I also commented on the truncated models. It made me wonder about the origin of that particular graph, but rather than dig into that as a detail I looked up what the recent data said.
And they are indeed deviatkng frkm current data. That is Bob’s point. Curve fittting does not require addition of extraneous variables. It can be as simple as changing the coefficient on existing physical variables.
Actually no, if you have 20+ models that differ a great deal from one another some will be better than others, and the least good ones will be bad. But they all have been fit to the data.
You don’t seem to understand that “how effective air pollution was at cooling the planet,” is, in your example, equivalent to not knowing what the past minimum wage was.
I see what you are getting at, but I don’t think the equivalency is accurate. Knowing how effective air pollution was at cooling the planet is one of the main outputs from the model, whereas the minimum wage is only an input. It may be that the analogies breaks down at that level of scrutiny. Analogies, like models, are not perfect.
This is a good explanation and a good reason why the model should be trusted.

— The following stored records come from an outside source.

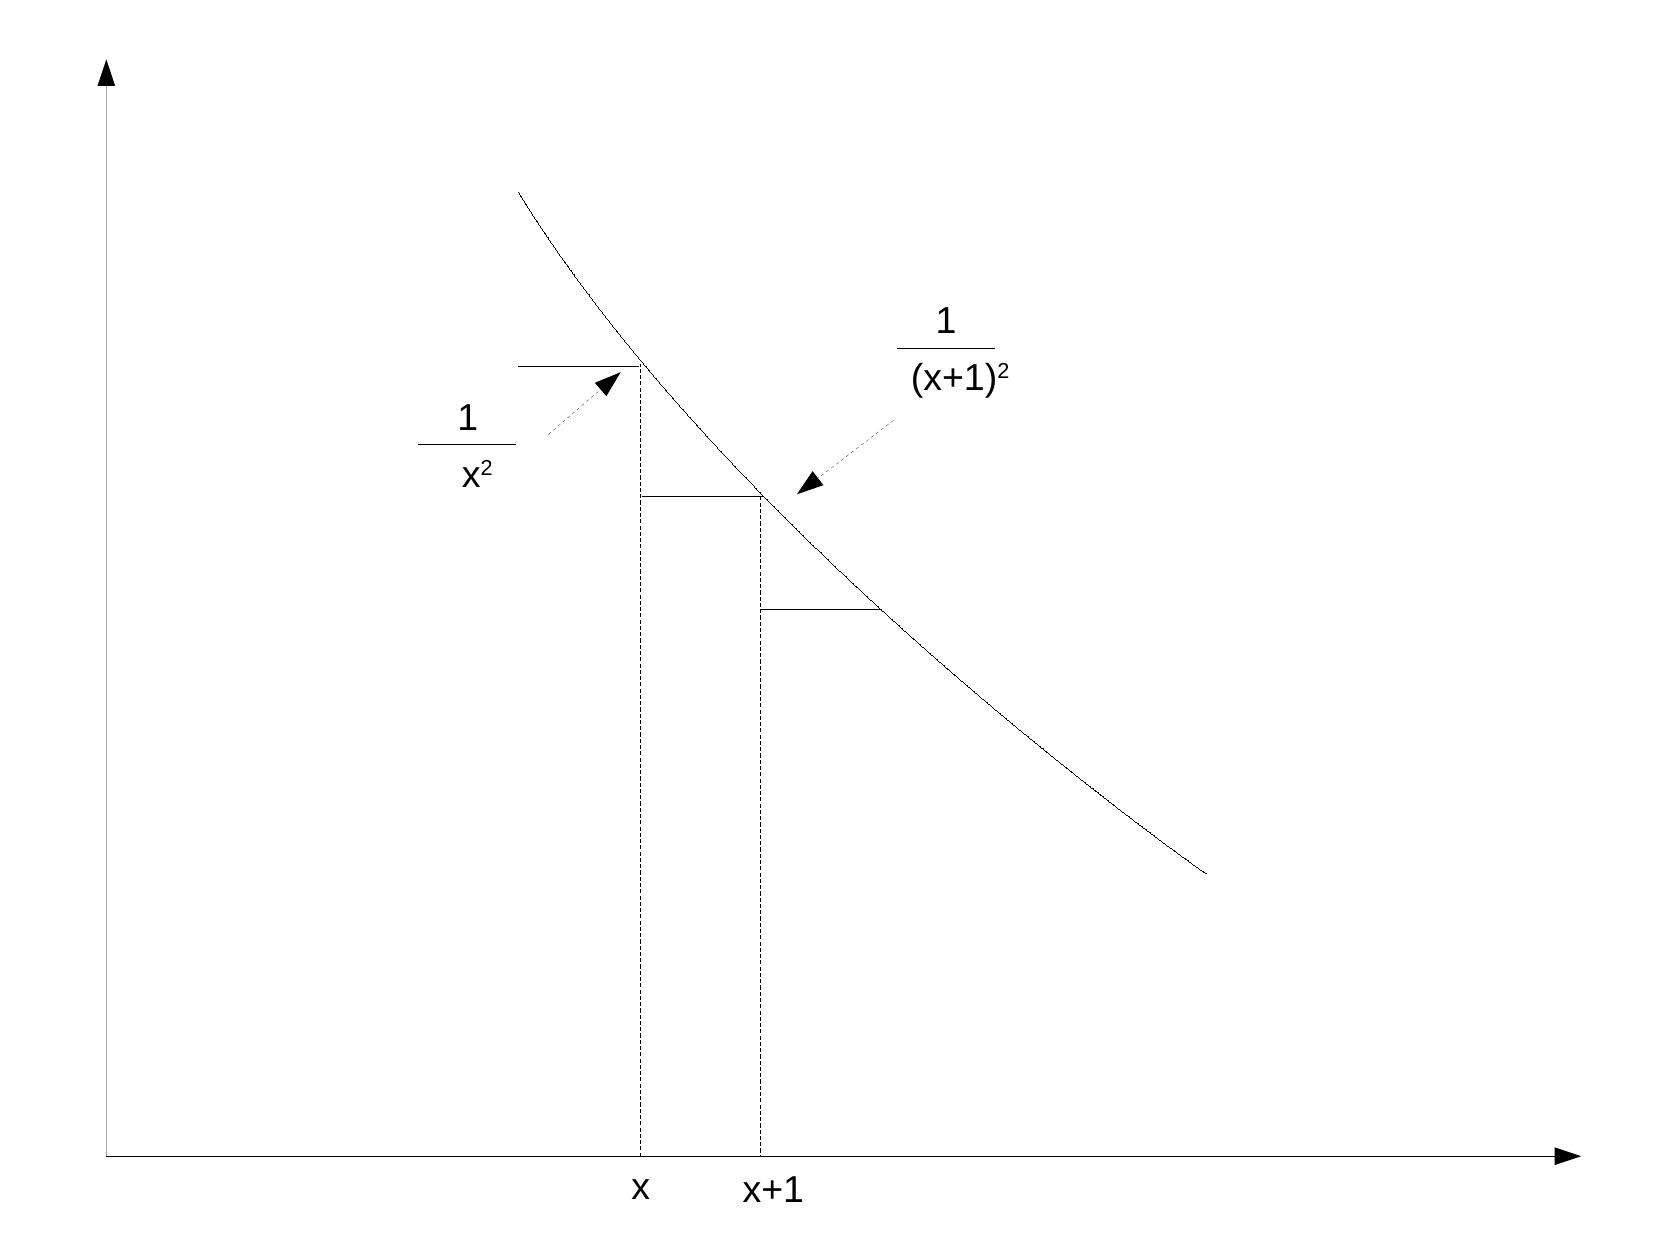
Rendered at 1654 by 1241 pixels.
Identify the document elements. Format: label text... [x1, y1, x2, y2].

text_box 1 [442, 388, 518, 446]
text_box 1 [920, 292, 996, 350]
text_box x [616, 1158, 723, 1216]
text_box x2 [447, 446, 626, 504]
text_box x+1 [727, 1160, 834, 1218]
text_box (x+1)2 [896, 349, 1075, 407]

People seem to be thinking about this wrong. Daniel suggests it is not a tall order to construct a climate model that fits past data. Steve says that adding in any old term will make them fit. These are wrong. These models are not curve fitting, but based on physical laws – built from the bottom up, so to speak. Absolutely NOT true. Michael Mann’s hockey stick was built off of Tree Ring Proxies, what physical law is “Tree Ring Proxies”? All these models are built off “historical” data. There is no way that those curves can be generated off of physical laws alone. There are simply too many unknowns. (Volcanic eruptions, killing of buffalo, deforestation, meteor strikes, etc.) All models need “initial conditions” which are of course by definition “Historical Data”.
Betty, these charts are not based on Michael Mann’s hockey stick. That was a temperature reconstruction – totally different thing altogether.